ASSIGNMENT: Starting at the line below holding "Product | Entertainment |" and stopping at the line holding "The Advertiser’s Response", print every line exactly, both ends included, and leave the rest out.

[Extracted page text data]
*** Begin section ***

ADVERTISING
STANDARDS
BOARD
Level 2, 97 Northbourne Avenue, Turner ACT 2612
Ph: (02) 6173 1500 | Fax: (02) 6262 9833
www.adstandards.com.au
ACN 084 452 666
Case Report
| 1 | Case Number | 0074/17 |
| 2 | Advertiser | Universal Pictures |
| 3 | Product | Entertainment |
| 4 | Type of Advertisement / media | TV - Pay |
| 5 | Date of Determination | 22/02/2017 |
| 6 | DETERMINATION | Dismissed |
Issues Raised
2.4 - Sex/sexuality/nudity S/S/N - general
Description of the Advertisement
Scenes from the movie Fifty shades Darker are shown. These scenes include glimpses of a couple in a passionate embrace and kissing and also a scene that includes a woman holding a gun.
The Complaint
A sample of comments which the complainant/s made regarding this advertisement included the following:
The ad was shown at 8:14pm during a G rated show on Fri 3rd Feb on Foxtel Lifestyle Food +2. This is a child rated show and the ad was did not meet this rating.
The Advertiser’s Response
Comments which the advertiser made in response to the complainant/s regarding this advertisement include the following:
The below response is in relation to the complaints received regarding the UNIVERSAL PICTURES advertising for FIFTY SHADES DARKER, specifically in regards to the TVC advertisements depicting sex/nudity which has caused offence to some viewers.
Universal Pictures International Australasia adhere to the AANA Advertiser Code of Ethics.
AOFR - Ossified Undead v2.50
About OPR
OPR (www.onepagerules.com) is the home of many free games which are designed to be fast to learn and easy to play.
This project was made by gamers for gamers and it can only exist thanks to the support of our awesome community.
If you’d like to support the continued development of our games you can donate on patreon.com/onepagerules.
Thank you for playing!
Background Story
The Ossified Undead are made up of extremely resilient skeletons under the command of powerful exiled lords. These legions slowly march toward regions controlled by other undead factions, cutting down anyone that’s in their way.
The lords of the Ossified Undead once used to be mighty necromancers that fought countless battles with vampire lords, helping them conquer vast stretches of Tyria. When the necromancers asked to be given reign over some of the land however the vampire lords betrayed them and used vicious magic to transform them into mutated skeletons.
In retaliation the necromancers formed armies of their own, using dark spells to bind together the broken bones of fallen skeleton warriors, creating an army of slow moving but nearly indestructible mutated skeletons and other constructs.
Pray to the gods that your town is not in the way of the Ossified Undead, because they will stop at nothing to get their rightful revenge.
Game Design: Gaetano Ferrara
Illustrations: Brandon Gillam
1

*** End section ***

RESPONSE BELOW:
| 3 | Product | Entertainment |
| 4 | Type of Advertisement / media | TV - Pay |
| 5 | Date of Determination | 22/02/2017 |
| 6 | DETERMINATION | Dismissed |
Issues Raised
2.4 - Sex/sexuality/nudity S/S/N - general
Description of the Advertisement
Scenes from the movie Fifty shades Darker are shown. These scenes include glimpses of a couple in a passionate embrace and kissing and also a scene that includes a woman holding a gun.
The Complaint
A sample of comments which the complainant/s made regarding this advertisement included the following:
The ad was shown at 8:14pm during a G rated show on Fri 3rd Feb on Foxtel Lifestyle Food +2. This is a child rated show and the ad was did not meet this rating.
The Advertiser’s Response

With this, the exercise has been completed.